Had a wonderful birthday with friends from all over the world. The day was filled with love and laughter. I couldn't help but feel blessed by the friends around me.
Though the next day I felt empty...the quater is coming to an end and the pile of work that has to be done is piling up. And though I've never been one to worry much, I have been feeling a little stressed. On top of that missing home, and it makes life kind of a drag.
Today after class I shooed my kids off to Library quickly and was going to get going on some work, when one of my students came back in with tears in his eyes. I immediately hugged him and asked "what's going on bud?" trying to catch his breath he said he was feeling a little overwhelmed and like he didn't have enough time to finish everything.

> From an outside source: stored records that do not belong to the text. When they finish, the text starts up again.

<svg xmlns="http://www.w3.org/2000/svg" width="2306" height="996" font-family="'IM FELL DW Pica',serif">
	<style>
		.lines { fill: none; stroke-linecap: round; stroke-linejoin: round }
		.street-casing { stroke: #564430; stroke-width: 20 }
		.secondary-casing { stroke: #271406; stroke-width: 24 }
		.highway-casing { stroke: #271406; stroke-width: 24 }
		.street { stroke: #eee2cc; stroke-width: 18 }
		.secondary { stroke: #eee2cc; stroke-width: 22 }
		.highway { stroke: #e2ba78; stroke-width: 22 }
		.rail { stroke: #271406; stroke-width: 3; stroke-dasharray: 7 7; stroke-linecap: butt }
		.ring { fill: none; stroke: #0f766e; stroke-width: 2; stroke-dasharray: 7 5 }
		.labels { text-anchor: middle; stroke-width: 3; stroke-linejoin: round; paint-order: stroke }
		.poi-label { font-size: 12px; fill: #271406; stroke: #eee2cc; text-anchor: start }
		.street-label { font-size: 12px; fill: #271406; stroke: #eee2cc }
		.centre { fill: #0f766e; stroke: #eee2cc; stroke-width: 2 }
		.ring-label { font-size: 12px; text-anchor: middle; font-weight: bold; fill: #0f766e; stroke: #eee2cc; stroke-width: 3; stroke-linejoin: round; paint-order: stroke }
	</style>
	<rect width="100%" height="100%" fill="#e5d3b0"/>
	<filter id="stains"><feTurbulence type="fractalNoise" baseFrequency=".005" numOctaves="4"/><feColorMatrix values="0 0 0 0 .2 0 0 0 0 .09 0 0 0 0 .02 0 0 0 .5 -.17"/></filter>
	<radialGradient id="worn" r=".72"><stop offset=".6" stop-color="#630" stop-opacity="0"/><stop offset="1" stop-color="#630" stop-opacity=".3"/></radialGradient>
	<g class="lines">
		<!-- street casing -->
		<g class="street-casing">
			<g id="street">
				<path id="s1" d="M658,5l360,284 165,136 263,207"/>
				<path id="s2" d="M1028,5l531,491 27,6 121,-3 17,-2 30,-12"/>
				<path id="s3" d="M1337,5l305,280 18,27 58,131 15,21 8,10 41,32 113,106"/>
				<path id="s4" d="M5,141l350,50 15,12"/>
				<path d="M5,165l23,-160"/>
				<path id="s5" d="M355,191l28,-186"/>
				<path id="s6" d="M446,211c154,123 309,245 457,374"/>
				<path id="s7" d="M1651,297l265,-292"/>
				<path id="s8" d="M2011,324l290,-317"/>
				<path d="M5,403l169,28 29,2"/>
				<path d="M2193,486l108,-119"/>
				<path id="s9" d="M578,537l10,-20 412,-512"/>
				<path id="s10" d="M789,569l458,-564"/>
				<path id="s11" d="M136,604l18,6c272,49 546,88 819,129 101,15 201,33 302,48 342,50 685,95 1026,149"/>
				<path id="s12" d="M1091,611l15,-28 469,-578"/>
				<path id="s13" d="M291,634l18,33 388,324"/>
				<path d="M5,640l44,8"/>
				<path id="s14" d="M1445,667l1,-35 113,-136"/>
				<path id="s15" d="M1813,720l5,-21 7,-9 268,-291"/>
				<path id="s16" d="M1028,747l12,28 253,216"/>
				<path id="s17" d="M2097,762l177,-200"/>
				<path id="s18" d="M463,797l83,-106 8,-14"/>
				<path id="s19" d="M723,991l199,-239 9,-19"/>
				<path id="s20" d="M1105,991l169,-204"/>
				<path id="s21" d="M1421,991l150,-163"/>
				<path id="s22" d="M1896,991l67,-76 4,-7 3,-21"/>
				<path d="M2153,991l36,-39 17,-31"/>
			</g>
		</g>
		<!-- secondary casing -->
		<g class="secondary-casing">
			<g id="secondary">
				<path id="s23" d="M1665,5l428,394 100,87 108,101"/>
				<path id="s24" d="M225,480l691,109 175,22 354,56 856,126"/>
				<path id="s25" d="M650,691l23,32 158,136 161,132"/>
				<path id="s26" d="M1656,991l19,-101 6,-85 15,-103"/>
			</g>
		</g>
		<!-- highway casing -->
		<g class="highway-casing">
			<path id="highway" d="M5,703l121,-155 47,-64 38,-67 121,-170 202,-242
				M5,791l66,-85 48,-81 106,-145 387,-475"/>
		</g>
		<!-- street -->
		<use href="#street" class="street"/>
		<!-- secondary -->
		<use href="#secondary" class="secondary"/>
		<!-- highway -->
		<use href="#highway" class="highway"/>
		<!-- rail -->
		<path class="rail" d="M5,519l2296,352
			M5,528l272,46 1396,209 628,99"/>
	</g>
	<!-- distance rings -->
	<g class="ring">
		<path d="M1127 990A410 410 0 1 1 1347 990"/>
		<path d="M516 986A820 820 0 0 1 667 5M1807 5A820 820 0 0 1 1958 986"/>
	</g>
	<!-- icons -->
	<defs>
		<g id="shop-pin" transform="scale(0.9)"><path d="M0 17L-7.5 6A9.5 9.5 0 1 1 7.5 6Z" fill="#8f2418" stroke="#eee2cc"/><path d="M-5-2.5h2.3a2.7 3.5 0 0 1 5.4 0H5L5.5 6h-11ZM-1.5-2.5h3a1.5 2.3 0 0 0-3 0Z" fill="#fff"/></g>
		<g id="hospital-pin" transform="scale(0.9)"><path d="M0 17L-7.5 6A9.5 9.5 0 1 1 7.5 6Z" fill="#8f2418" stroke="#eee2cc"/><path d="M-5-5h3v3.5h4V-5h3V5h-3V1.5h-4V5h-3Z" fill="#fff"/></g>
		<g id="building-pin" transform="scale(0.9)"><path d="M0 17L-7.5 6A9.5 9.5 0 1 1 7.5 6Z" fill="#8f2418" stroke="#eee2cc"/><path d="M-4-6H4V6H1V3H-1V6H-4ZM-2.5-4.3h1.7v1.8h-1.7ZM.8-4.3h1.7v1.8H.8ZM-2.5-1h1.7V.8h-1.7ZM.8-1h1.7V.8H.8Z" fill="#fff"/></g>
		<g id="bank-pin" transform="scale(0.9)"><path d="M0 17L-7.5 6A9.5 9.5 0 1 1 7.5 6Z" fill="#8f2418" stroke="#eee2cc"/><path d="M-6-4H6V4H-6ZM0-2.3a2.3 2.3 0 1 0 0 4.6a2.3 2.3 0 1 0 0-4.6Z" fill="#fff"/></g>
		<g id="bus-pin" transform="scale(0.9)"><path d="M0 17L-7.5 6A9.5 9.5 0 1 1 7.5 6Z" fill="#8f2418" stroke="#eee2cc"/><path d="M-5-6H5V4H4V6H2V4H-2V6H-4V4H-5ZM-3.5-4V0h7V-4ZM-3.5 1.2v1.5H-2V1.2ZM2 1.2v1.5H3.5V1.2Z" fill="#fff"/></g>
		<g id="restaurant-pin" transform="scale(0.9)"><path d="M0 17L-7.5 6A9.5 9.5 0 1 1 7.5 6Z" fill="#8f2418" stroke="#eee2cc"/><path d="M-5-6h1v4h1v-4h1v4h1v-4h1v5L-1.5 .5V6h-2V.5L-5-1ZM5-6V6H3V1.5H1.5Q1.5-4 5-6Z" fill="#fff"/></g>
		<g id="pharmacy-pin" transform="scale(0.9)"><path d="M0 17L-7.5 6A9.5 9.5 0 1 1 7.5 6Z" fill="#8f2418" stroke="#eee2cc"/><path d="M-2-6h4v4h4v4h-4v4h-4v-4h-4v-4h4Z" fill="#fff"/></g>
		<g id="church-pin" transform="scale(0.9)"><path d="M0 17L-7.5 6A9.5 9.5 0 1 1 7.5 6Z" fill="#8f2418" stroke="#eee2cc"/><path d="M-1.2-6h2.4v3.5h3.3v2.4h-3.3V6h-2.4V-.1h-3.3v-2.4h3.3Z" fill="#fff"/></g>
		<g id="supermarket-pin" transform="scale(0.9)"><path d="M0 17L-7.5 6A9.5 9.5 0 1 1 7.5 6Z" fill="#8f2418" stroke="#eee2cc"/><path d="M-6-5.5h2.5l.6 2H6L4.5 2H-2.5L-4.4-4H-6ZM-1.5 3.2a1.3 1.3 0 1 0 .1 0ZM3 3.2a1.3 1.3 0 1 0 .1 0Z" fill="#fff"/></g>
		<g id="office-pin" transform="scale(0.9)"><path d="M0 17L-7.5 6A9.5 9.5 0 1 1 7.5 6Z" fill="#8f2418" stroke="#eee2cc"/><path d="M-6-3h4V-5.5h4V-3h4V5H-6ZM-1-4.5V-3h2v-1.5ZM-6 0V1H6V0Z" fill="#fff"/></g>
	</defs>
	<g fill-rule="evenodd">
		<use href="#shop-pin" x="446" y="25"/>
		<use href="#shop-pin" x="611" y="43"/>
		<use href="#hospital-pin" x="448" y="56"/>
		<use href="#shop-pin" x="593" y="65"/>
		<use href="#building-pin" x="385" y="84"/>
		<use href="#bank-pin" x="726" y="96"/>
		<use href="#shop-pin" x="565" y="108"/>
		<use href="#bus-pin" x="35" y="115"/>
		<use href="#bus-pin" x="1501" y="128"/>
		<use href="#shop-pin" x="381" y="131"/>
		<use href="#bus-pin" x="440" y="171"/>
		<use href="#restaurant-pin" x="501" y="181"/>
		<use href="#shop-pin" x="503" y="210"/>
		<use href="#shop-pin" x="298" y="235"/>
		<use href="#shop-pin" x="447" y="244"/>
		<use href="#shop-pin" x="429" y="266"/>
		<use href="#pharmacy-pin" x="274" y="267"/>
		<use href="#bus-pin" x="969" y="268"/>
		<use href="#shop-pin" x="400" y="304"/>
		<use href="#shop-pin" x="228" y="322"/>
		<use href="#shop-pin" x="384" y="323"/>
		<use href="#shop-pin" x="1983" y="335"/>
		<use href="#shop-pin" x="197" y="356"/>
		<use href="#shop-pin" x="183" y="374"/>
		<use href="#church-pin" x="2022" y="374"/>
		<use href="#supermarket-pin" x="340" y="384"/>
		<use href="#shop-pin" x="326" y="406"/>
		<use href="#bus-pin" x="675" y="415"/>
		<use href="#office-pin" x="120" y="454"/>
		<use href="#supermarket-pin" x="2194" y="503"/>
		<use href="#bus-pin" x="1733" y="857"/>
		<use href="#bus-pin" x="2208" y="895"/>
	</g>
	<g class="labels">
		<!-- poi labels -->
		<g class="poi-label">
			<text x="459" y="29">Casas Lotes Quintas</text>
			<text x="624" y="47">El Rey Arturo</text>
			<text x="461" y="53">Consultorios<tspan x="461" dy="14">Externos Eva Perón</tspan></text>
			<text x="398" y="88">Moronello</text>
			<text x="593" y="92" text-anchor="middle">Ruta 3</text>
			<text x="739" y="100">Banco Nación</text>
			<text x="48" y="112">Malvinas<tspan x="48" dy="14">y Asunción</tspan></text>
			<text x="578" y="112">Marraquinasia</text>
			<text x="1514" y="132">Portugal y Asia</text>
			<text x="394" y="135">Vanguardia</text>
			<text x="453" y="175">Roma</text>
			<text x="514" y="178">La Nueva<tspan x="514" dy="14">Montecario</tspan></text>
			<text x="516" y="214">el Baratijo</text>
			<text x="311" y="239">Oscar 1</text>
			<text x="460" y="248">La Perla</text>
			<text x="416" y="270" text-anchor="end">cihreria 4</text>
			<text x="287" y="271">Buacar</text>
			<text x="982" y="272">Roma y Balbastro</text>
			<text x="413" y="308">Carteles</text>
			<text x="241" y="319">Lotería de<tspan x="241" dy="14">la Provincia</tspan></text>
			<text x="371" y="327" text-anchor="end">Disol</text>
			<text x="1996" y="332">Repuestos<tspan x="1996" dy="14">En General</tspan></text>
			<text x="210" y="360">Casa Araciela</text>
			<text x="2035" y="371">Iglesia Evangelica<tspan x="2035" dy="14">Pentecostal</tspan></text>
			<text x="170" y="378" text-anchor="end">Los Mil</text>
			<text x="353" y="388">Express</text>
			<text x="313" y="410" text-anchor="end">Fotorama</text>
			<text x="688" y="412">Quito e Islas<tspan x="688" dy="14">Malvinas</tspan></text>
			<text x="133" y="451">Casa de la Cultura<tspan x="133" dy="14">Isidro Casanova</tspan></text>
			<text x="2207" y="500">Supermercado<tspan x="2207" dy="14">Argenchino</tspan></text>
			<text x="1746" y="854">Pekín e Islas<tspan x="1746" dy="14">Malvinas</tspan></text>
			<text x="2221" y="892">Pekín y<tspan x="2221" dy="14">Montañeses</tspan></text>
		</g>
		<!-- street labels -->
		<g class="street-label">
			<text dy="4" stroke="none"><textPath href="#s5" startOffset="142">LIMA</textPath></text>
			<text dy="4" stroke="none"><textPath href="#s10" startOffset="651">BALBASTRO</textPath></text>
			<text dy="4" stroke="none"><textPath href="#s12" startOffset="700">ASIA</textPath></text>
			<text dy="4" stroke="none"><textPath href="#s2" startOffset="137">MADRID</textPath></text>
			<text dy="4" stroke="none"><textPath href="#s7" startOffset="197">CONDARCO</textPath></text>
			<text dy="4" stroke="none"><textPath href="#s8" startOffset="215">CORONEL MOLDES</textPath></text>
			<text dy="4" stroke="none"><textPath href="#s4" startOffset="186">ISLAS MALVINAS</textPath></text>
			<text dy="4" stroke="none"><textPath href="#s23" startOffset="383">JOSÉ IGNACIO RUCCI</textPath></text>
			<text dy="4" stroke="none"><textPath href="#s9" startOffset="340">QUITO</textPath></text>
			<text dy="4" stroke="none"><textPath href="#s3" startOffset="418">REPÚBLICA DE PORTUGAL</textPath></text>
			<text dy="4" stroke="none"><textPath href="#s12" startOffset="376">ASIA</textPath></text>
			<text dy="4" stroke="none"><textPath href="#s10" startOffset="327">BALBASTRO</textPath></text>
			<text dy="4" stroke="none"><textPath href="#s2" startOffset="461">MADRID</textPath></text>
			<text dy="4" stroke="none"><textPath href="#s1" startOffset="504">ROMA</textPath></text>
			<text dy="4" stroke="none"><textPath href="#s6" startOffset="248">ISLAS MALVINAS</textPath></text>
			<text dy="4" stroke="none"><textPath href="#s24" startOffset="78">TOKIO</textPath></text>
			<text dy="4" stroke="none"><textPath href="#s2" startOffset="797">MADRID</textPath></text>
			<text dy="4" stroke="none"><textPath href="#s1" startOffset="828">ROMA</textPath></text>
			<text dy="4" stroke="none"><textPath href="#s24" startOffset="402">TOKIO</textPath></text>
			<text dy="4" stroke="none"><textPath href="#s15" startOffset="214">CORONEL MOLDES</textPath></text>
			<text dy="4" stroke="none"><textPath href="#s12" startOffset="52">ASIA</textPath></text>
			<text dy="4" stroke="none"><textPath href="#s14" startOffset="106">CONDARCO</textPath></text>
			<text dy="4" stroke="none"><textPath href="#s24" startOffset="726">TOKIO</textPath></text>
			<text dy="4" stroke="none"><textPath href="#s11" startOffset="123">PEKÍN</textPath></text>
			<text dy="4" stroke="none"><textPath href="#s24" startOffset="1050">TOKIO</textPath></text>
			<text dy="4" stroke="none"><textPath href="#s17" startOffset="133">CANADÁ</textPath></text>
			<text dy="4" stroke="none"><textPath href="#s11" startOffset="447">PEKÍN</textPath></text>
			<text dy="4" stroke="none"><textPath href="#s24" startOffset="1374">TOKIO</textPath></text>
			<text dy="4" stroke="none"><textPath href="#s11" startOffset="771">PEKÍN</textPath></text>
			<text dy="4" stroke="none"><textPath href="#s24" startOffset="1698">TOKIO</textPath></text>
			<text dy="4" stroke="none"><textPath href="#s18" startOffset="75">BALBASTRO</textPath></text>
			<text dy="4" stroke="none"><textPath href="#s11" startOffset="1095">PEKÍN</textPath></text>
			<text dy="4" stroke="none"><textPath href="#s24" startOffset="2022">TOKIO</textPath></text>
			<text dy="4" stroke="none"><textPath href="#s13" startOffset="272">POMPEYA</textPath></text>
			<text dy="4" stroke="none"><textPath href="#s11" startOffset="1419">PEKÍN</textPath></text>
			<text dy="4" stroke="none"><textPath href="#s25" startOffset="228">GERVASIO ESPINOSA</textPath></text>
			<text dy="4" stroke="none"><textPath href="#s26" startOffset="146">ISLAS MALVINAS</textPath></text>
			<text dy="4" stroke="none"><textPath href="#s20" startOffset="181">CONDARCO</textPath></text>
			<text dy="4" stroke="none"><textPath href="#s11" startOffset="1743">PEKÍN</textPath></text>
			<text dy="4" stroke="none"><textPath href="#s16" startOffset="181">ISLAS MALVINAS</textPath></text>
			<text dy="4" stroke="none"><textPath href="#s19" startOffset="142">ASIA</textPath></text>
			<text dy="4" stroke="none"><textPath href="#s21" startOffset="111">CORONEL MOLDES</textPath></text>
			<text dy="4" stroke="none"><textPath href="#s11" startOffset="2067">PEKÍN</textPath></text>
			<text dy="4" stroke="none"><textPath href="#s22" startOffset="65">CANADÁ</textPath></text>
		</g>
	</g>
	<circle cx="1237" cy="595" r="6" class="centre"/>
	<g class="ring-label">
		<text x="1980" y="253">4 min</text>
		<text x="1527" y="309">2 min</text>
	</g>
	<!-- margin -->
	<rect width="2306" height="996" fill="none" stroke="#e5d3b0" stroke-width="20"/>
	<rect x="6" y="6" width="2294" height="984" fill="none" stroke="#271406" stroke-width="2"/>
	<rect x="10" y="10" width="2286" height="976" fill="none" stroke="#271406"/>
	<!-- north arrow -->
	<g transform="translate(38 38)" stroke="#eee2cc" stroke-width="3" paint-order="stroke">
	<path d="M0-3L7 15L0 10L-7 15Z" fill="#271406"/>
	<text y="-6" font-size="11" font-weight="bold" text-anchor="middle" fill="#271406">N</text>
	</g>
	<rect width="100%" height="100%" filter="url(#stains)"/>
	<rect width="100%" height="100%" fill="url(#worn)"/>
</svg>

First of all I should tell you this is one of my most brightest students in my class, and I have never thought about him as behind. He is also usually one of my happiest students.

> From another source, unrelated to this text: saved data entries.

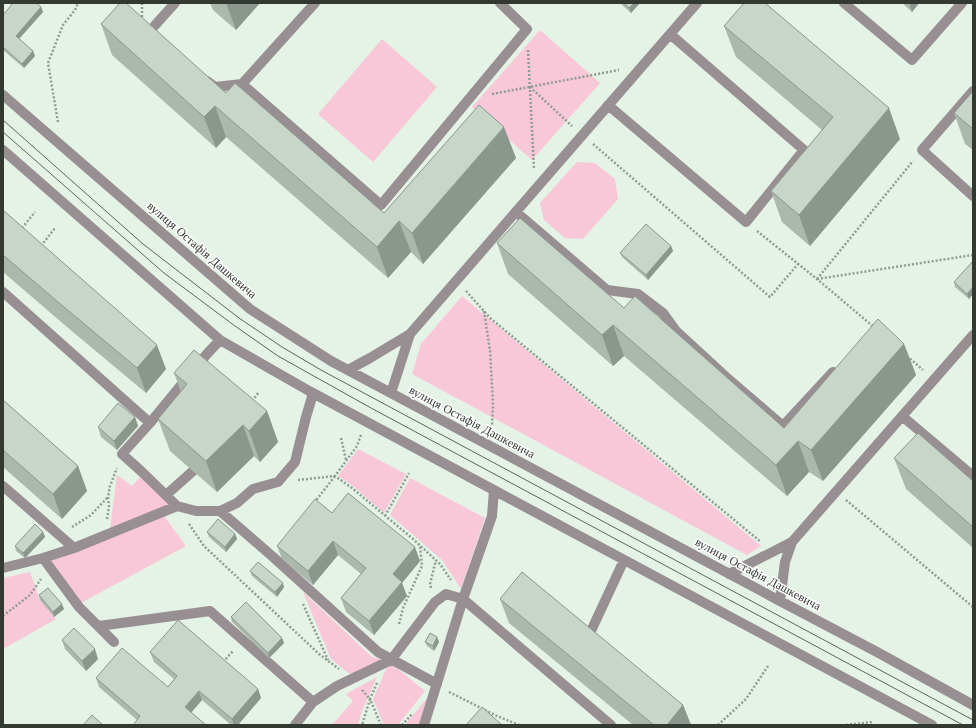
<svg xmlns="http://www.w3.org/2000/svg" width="976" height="728" viewBox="0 0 976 728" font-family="'Libre Baskerville',serif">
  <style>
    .green { fill: #f8c8d8 }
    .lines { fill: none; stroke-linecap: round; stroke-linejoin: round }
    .path { stroke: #909b91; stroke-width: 2.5; stroke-dasharray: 2 2; stroke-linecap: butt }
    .minor { stroke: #988f92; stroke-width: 10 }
    .tram { stroke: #5c655d; stroke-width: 1 }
    .wall { fill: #abb8ac }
    .shaded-wall { fill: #8b968c }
    .building { fill: #c7d6c8; stroke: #8b968c }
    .labels { text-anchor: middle; stroke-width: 3; stroke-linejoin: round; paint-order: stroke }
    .street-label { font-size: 12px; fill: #323832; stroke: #fff }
  </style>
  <rect width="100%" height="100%" fill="#e4f3e5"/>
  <!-- green -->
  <path class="green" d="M540 30 600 83 532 160 472 107Z
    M382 39 437 87 373 162 318 114Z
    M577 162 595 163 615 179 618 199 583 239 565 238 544 220 540 203Z
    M462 296 761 546 747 555 412 374 421 344Z
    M358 449 406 474 384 513 353 486 338 476Z
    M117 475 132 486 140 477 171 506 110 529Z
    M410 478 485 518 461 589 442 560 390 515Z
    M164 516 186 546 81 603 51 560Z
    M30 572 40 600 56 619 3 649V578Z
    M303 592 372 657 384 660 352 676 331 659Z
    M393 665 425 691 398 725H384L373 699 387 667Z
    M377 677 362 711 358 725H332L353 701 346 694Z
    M427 698 420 725H405Z"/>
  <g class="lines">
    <!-- path -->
    <path class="path" d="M142 3V18
      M528 50 534 169
      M530 87 572 126
      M492 94 619 70
      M58 122 48 63 63 25 75 10 78 3
      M593 144 770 297 798 264
      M22 228 35 212
      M757 231 817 279 875 328
      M41 246 55 228
      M817 279 913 161
      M817 279 973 255
      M466 291 490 318 761 542
      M484 311 490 351 493 403 492 426
      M907 356 923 370
      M252 401 259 392
      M361 435 357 446 335 476 352 488 413 539 440 564 451 580
      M341 438 346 460
      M298 480 335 476
      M846 500 973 607
      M314 503 335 476
      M385 516 409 473
      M107 519 109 506 108 497 110 486 117 468
      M189 524 204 546 319 654 339 669
      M72 527 91 515 108 497
      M431 588 430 584 436 560
      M303 604 328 660
      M3 616 30 595 41 579
      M399 624 403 608 422 566 420 546
      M223 662 233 651
      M377 683 370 699 381 725
      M362 690 370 699 362 725
      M449 692 497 716 519 725
      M402 725 412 714
      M718 725 746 699 768 666
      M846 725 873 722"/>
    <!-- minor -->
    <path class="minor" d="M844 3 912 60 962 3
      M155 37 149 32 175 3
      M207 81 215 87 242 84 381 205 527 29 500 3
      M242 84 315 3
      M973 91 922 150 973 196
      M3 95 250 309 331 361 780 601 877 652 973 705
      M608 105 746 222 804 150 670 34
      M3 150 220 340 311 392 932 725
      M516 212 607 290 638 294 663 313 676 331 726 377 783 426 833 372
      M3 292 150 423
      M410 334 697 3
      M348 370 370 358 410 334 391 393
      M902 416 973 476
      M3 486 74 548
      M166 495 193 471
      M177 506 141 471 122 454 150 423 206 355 220 340
      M220 511 272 556 378 652 437 684
      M43 558 79 607 114 642
      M3 568 43 558 74 548 177 506 196 511H220L237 503 253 489 278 482 295 462 306 417 312 397 311 392
      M729 574 792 542
      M780 601 785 562 792 542 973 335
      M99 626 210 611 313 702
      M591 631 624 560
      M295 725 313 702 337 686 391 660 435 602 446 594 463 599 611 725
      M424 725 463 599 492 516 494 490"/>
    <!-- tram -->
    <path class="tram" d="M3 120 143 244 239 318 282 347 321 370 973 720
      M3 132 164 273 235 326 278 356 371 408 963 725"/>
  </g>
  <!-- wall -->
  <path class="wall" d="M210 3H260L236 30 213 10Z
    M620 3H640L631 13Z
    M902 3H919L912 12Z
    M41 7 43 12 19 39 33 51 35 56 24 68 3 50V15Z
    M101 24 226 93 384 213 516 158 423 264 411 252 388 278 226 137 216 148 112 55Z
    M724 26 900 139 810 246 782 222 771 191 822 130 736 57Z
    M973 91V150L965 144 954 113Z
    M3 210 166 369 146 393 67 327 3 272Z
    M497 243 624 308 784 428 904 344 916 375 823 481 809 472 787 496 624 356 613 366 508 274Z
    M671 246 673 251 648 280 622 257 620 253Z
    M954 282 973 294 969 299 955 287Z
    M174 373 267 411 278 442 260 462 254 456 217 492 170 451 158 419 181 392Z
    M3 400 78 466 87 491 62 519 3 467Z
    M135 417 138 426 117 450 101 437 98 427Z
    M894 458 973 481V548L906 489Z
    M332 513 420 561 402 583 407 596 374 635 346 612 341 598 361 574 338 555 313 585 282 559 277 546Z
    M43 532 45 537 25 558 16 551 15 546Z
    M207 532 235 534 237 539 226 552 209 537Z
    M250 571 284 587 277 597 252 576Z
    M39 595 64 609 54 617 40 600Z
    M500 599 683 705 691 725H633L509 623Z
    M231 617 282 638 284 643 269 658 232 622Z
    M437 637 439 642 434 651 427 646 425 642Z
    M62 640 98 659 86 671 65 649Z
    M150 652 258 689 261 698 238 725H231L202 700 191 713 137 720 99 687 96 678 168 687 174 679 154 662Z"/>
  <!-- shaded-wall -->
  <path class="shaded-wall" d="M226 3H260L236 30Z
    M634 3H640L631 13 629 8Z
    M909 3H919L912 12Z
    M41 7 43 12 17 41 16 36Z
    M33 51 35 56 24 68 22 64Z
    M215 106 226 137 216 148 204 117Z
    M889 108 900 139 810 246 799 215Z
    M504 127 516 158 423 264 412 233Z
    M399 221 411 252 388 278 377 247Z
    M671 246 673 251 648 280 646 275Z
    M973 287V294L969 299 967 294Z
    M613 325 624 356 613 366 602 335Z
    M904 344 916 375 823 481 811 450Z
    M157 345 166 369 146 393 137 368Z
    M267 411 278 442 260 462 249 431Z
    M135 417 138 426 117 450 114 441Z
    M243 425 254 456 217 492 206 461Z
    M798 441 809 472 787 496 776 465Z
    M78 466 87 491 62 519 53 494Z
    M43 532 45 537 25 558 23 553Z
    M235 534 237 539 226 552 225 547Z
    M333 541 338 555 313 585 308 571Z
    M415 547 420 561 402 583 407 596 374 635 369 621 393 574Z
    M283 583 284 587 277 597 275 592Z
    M62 604 64 609 54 617 53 612Z
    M437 637 439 642 434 651 433 646Z
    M282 638 284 643 269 658 268 653Z
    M95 649 98 659 86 671 82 661Z
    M258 689 261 698 238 725H234L232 719Z
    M199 691 202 700 188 716 185 707Z
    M683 705 691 725H667Z"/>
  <!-- building -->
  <path class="building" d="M13 3H36L41 7 16 36 33 51 22 64 3 47V15Z
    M120 3H126L226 93 235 83 384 213 479 105 504 127 412 233 399 221 377 247 215 106 204 117 101 24Z
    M624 3H634L629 8Z
    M744 3H765L889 108 799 215 771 191 833 117 724 26Z
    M973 91V129L954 113Z
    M3 210 157 345 137 368 58 302 3 255Z
    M520 218 624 308 635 296 784 428 878 319 904 344 811 450 798 441 776 465 613 325 602 335 497 243Z
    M646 224 671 246 646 275 620 253Z
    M973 261V287L967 294 954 282Z
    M194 350 267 411 249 431 243 425 206 461 158 419 187 384 174 373Z
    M3 400 78 466 53 494 3 450Z
    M118 403 135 417 114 441 98 427Z
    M918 433 973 481V527L894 458Z
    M348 493 415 547 393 574 402 582 369 621 341 598 366 568 333 541 308 571 277 546 315 499 332 513Z
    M218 519 235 534 225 547 207 532Z
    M35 524 43 532 23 553 15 546Z
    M258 562 283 583 275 592 250 571Z
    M522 572 683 705 667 725H654L500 599Z
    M48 588 62 604 53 612 39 595Z
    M246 602 282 638 268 653 231 617Z
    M178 620 258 689 232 719 199 691 185 707 206 725H133L140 716 96 678 122 648 168 687 177 676 150 652Z
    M74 628 95 649 82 661 62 640Z
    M430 633 437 637 433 646 425 642Z
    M482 707 502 725H466Z
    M92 715 103 725H83Z"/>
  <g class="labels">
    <!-- street labels -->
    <g class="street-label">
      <text transform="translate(202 250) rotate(41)" y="4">вулиця Остафія Дашкевича</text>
      <text transform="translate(472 422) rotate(28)" y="4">вулиця Остафія Дашкевича</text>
      <text transform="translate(758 574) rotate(28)" y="4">вулиця Остафія Дашкевича</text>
    </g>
  </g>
  <!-- border -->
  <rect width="976" height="728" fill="none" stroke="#323832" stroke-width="8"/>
</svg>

I have grown to love these kids so much, I can't tell you how much it hurt me to see this young boy so overwhelmed and stressed. As a young single teacher it was a reminder to me at what God must feel when I am hurting.
I was just teaching in my class yesterday that God is omnipresent...always with us. No matter how stressed we get, and what we're going through He will never leave us. My life may not be as fantastic and good feelings all the time, but my God is always with me.
This weekend was a reminder to me that I have been blessed with friends who love me, and Daniel reminded me that God is the only one who can give us that inner peace. I prayed with Daniel and we mapped out our week together, I showed him my plan for the week, and when we were going to do what and how long he would have for each thing. He felt better with the knowledge of the where we were going, but unfortunately as we grow older those plans become more of an "unknown" to us, and only God knows where we are going. I need to learn to trust in Him, and to go directly to Him when I am stressed.
Thank you Lord for this reminder today. I lift up Daniel specifically today, as he is feeling overwhelmed with schoolwork and finishing the quarter. God I pray that you would use this as a reminder to both Daniel and I that we are to go to you for peace. We can do all things through you, and you alone.